No Function

JeffM · Jan 25, 2013

Background:

I have two data sets, each with 16 elements that are estimates (with unknown bounds on the errors) of various values of variables A and B at various times. I want to test whether the estimates have some degree of reliabity. I have good reason to believe that there is a negative correlation between the variables being estimated. Unfortunately, I have excellent reason to believe that any functional relationship between the variables is not stable over time, and I have no reason to prefer any particular form of functional relationship between the variables. Consequently, regression analysis seems inappropriate, or at least fruitless, to me.

In 16 rows of column 1, I calculate the signum functions of the difference between the estimates of A and the mean of the estimates. In 16 rows of column 2, I calculate the signum functions of the difference between the estimates of B and the mean of the estimates. In column 3, I calculate the product of the two preceding columns. If there is a positive correlation between the estimates, the products would be expected to be mostly positive. If there is no correlation, the number of positives would be expected to equal the number of negatives.

In column 3, I get 15 minus ones and one positive one. Under the null hypothesis that there is no negative correlation between A and B, the probability of getting at most one positive one does not exceed

\(\displaystyle 0.5^{16} + 16 * 0.5^{15} \approx 0.0000153 + 16 * 0.0000305 = .0000153 + .000488 = .000533 < 0.6\%.\)

Consequently, I reject the null hypothesis and conclude that the estimates are reliable.

Questions:

Is this a proper inference?

Is it correct to call this a sign test?

If not, does it have a name?

DrPhil · Jan 26, 2013

JeffM said:
Questions:

Is this a proper inference?

Is it correct to call this a sign test?

If not, does it have a name?

Your null hypothesis could be stated that the signs listed in col. 3 follow a Binomial Distribution with p = 0.5, and you have computed the probability that you could get 15 or more of a specific sign (one-tailed test) by random fluctuation.
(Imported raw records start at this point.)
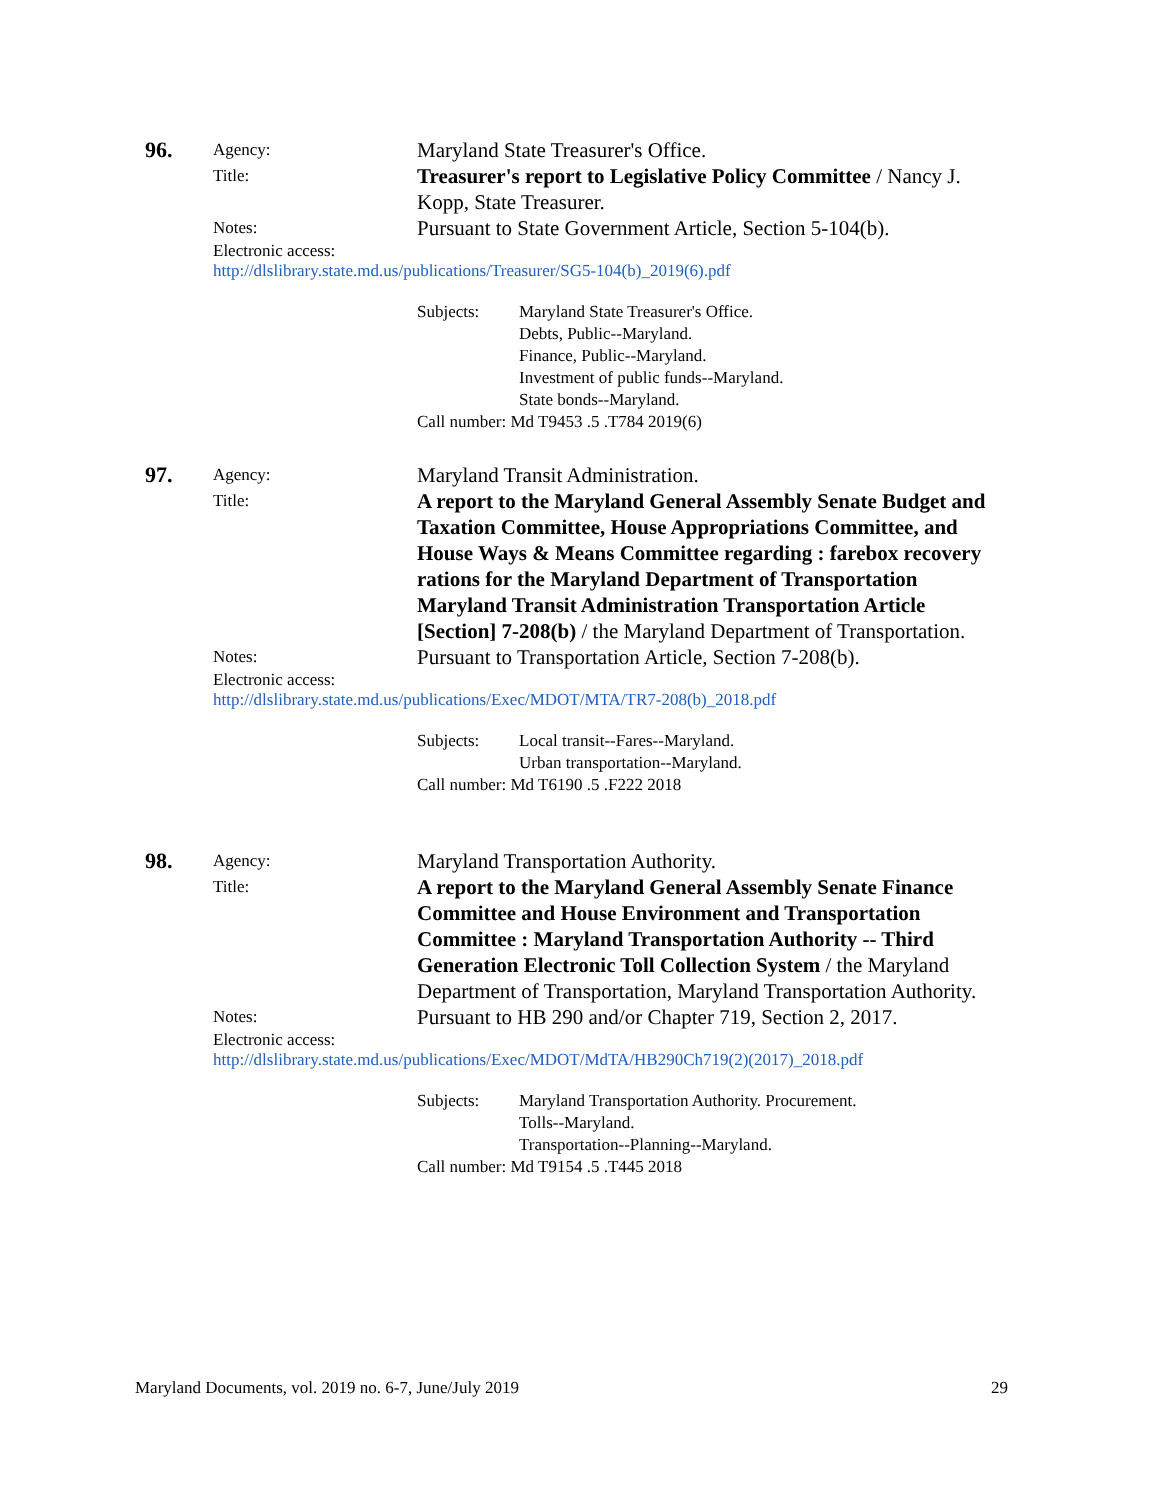96.
Agency:
Maryland State Treasurer's Office.
Title:
Treasurer's report to Legislative Policy Committee / Nancy J. Kopp, State Treasurer.
Notes:
Pursuant to State Government Article, Section 5-104(b).
Electronic access:
http://dlslibrary.state.md.us/publications/Treasurer/SG5-104(b)_2019(6).pdf
Subjects: Maryland State Treasurer's Office.
Debts, Public--Maryland.
Finance, Public--Maryland.
Investment of public funds--Maryland.
State bonds--Maryland.
Call number: Md T9453 .5 .T784 2019(6)
97.
Agency:
Maryland Transit Administration.
Title:
A report to the Maryland General Assembly Senate Budget and Taxation Committee, House Appropriations Committee, and House Ways & Means Committee regarding : farebox recovery rations for the Maryland Department of Transportation Maryland Transit Administration Transportation Article [Section] 7-208(b) / the Maryland Department of Transportation.
Notes:
Pursuant to Transportation Article, Section 7-208(b).
Electronic access:
http://dlslibrary.state.md.us/publications/Exec/MDOT/MTA/TR7-208(b)_2018.pdf
Subjects: Local transit--Fares--Maryland.
Urban transportation--Maryland.
Call number: Md T6190 .5 .F222 2018
98.
Agency:
Maryland Transportation Authority.
Title:
A report to the Maryland General Assembly Senate Finance Committee and House Environment and Transportation Committee : Maryland Transportation Authority -- Third Generation Electronic Toll Collection System / the Maryland Department of Transportation, Maryland Transportation Authority.
Notes:
Pursuant to HB 290 and/or Chapter 719, Section 2, 2017.
Electronic access:
http://dlslibrary.state.md.us/publications/Exec/MDOT/MdTA/HB290Ch719(2)(2017)_2018.pdf
Subjects: Maryland Transportation Authority. Procurement.
Tolls--Maryland.
Transportation--Planning--Maryland.
Call number: Md T9154 .5 .T445 2018
Maryland Documents, vol. 2019 no. 6-7, June/July 2019 29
I believe your inference that the null hypothesis be rejected is valid. In that case, you may proceed to find the correlation coefficient by non-parametric ("No Function") methods.

A "Sign Test" would look at the differences of set A and set B, to test if they have the same median. That isn't what you want.

Rather, look up the "Product Moment Method" for simple correlation - since you did multiply \(\displaystyle (A_i - \bar A)×(B_i - \bar B)\) you have some of the flavor of that method. But the full method to find the correlation coefficient is too complicated! Instead, how about the

RANK DIFFERENCE METHOD
Given \(\displaystyle n\) corresponding pairs of measured items \(\displaystyle (A_i,B_i)\), let \(\displaystyle (u_i,v_i)\) be the corresponding rank numbers. Then the rank-difference coefficient of correlation is

\(\displaystyle \displaystyle \rho = 1 - \dfrac{6\ \Sigma (u_i - v_i)^2}{n\ (n^2 - 1)}\)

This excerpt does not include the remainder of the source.